MPs heard that more than 2,000 people with a learning disability or autism are stuck in inpatient care settings and the average length of stay in an Assessment and Treatment Unit (ATU) is now six years, largely because there is no suitable community care to move on to.
While the UK government’s new National Disability Strategy promises renewed investment in housing and accessibility, however no immediate answer to the financial difficulties is likely in the wake of the COVID-19 pandemic.
At Lilli we believe that by embracing advances in technology and a new way of thinking about care, we can empower individuals to not only regain the independence they deserve, but also thrive within their own setting.
During the pandemic we have been really encouraged to see that in Southwest England the NHS has been using remote monitoring and technology-based solutions that improve outcomes without using extra resources.
They supported the use of remote monitoring to help people living with a range of learning disabilities and other long-term medical conditions such as diabetes, arthritis, and heart conditions.
They also used the technology to increase the uptake of regular health checks and improve the quality of resulting health action plans.
What makes ML-based solutions such as Lilli uniquely pertinent is its ability to learn from masses of service-user data, spot patterns and flag up when an individual might need help to prevent more serious deterioration in a condition.
In a home or residential care setting we believe that this has huge potential.
How technology can improve lives
Lilli cleverly uses data from sensors in a service users home that can monitor ar range of behaviours, such as movement, activity and energy use from domestic appliances to establish patterns of behaviour, this means that Lilli can spot when an individual’s behaviour changes from what is normally expected.
The data collected alerts care providers so that they can intervene early, before a potential problem develops into something that requires a more complex treatment.That could initially be a phone call or visit to check that the individual is ok.
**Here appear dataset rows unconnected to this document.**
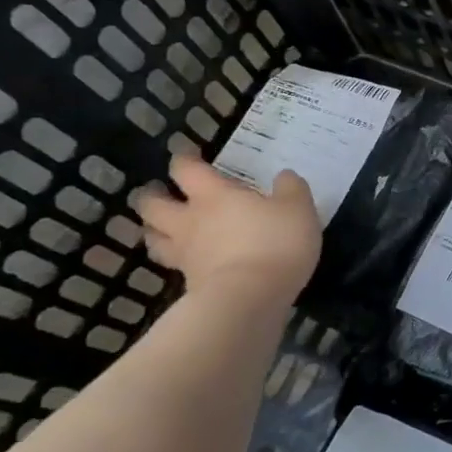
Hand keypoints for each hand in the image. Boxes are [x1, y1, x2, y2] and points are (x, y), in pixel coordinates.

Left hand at [135, 157, 319, 300]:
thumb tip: (284, 176)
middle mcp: (191, 220)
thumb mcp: (299, 209)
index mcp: (215, 196)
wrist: (252, 297)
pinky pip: (172, 264)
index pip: (187, 170)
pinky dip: (174, 258)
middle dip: (152, 195)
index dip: (184, 159)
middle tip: (159, 192)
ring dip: (153, 228)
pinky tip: (187, 258)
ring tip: (160, 226)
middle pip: (153, 204)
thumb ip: (291, 189)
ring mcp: (186, 253)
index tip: (187, 154)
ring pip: (153, 236)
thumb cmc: (276, 243)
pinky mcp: (189, 282)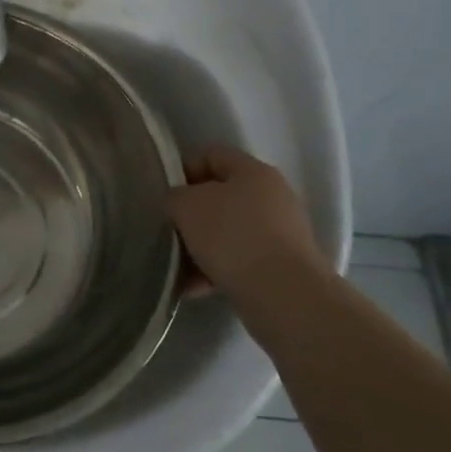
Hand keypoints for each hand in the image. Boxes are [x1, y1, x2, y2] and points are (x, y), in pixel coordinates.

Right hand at [167, 145, 325, 295]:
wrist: (284, 296)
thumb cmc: (232, 236)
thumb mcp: (186, 206)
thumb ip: (175, 197)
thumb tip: (180, 206)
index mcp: (254, 171)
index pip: (212, 155)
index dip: (184, 170)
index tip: (166, 196)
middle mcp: (273, 197)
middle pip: (220, 196)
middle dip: (192, 215)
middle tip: (171, 231)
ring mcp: (282, 234)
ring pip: (228, 232)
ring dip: (201, 246)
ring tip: (179, 267)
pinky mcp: (283, 267)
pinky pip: (240, 261)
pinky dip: (216, 270)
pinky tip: (195, 287)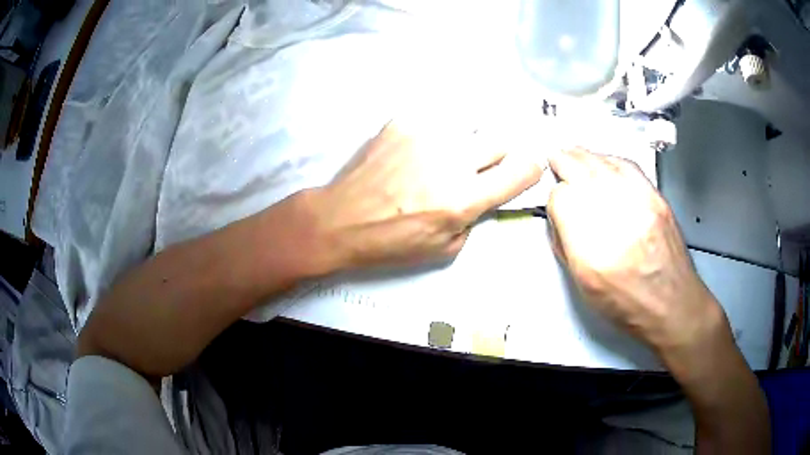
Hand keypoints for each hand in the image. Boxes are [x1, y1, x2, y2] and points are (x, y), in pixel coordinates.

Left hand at [310, 122, 543, 268]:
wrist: (340, 219)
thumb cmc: (390, 242)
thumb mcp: (443, 248)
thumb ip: (474, 217)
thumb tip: (485, 193)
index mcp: (463, 199)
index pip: (521, 171)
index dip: (530, 169)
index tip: (526, 170)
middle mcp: (451, 160)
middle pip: (500, 139)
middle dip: (498, 155)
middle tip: (478, 168)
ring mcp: (426, 134)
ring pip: (469, 126)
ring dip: (464, 143)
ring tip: (439, 159)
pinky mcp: (403, 120)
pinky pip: (436, 120)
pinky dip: (435, 135)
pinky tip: (415, 151)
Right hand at [546, 148, 726, 354]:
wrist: (672, 305)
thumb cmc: (627, 305)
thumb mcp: (584, 286)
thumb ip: (566, 245)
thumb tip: (559, 215)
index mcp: (592, 253)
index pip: (562, 200)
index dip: (555, 198)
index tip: (556, 202)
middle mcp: (617, 222)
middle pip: (581, 172)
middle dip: (563, 162)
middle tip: (555, 157)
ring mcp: (640, 205)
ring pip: (604, 164)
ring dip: (584, 156)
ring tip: (573, 153)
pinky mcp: (656, 198)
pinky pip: (628, 166)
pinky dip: (610, 159)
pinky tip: (603, 161)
The accuracy of the data and the knowledge obtained means that caregivers can set thresholds appropriate to a client’s condition and create a bespoke ‘flightpath’ of what is normal for that individual; alerting care providers if their behaviour changes. For example, this may be more frequent visits to the toilet in the night, or less drinks throughout the day.
What makes Lilli unique is its ability to learn from the wealth of service user data collected. As this data is tailored to the individual, it provides caregivers and clinicians with firm evidence that they may struggle to obtain otherwise; especially if the service user isn’t able to discuss symptoms of a new problem or issue.
Sharing data for good
There is a clear opportunity to build knowledge and skills of front-line workers to produce long lasting and impactful results for vulnerable individual receiving care.
The days when data was hard to process and understand have gone. Today’s behavioural ML technology is not only capable of analysing huge amounts of data, but its insights are immediately clear to providers and caregivers, making it simple to understand and then put into action.
The accuracy of the data and the insights extracted reduces unnecessary call-outs and care visits, while providing firm evidence for decisions to be made about care and resource allocation. The easy accessibility of rich data means that where service-users may not be unable to discuss symptoms of a new problem, the insights from the data provide care-givers and clinicians with firm evidence they could never obtain otherwise.
The data can be easily formatted so different organisations in shared care pathways and networks can also access it. By working together Lilli believes that ML technology can have a huge impact by improving lives and quality of life for those living with disabilities.
The future of care
The tides are certainly changing on an age-old prevention model of care.
If we are to rise to the challenge of providing high quality and create a sustainable proactive solution, Lilli believes that we must all support a new way of thinking.
With low costs of implementation, ML-driven behavioural analytics systems have major potential to help solve the significant problems care-providers face when trying to give people with learning disabilities a better quality of life. A recent trial of the Lilli solution in Dorset explored in this BBC article, for example, is saving nearly £4,000 per person annually through reduced visiting of elderly people and those with long-term conditions. These advances in technology can enable people with learning disabilities to live with greater independence and dignity, which is what any society should be striving for.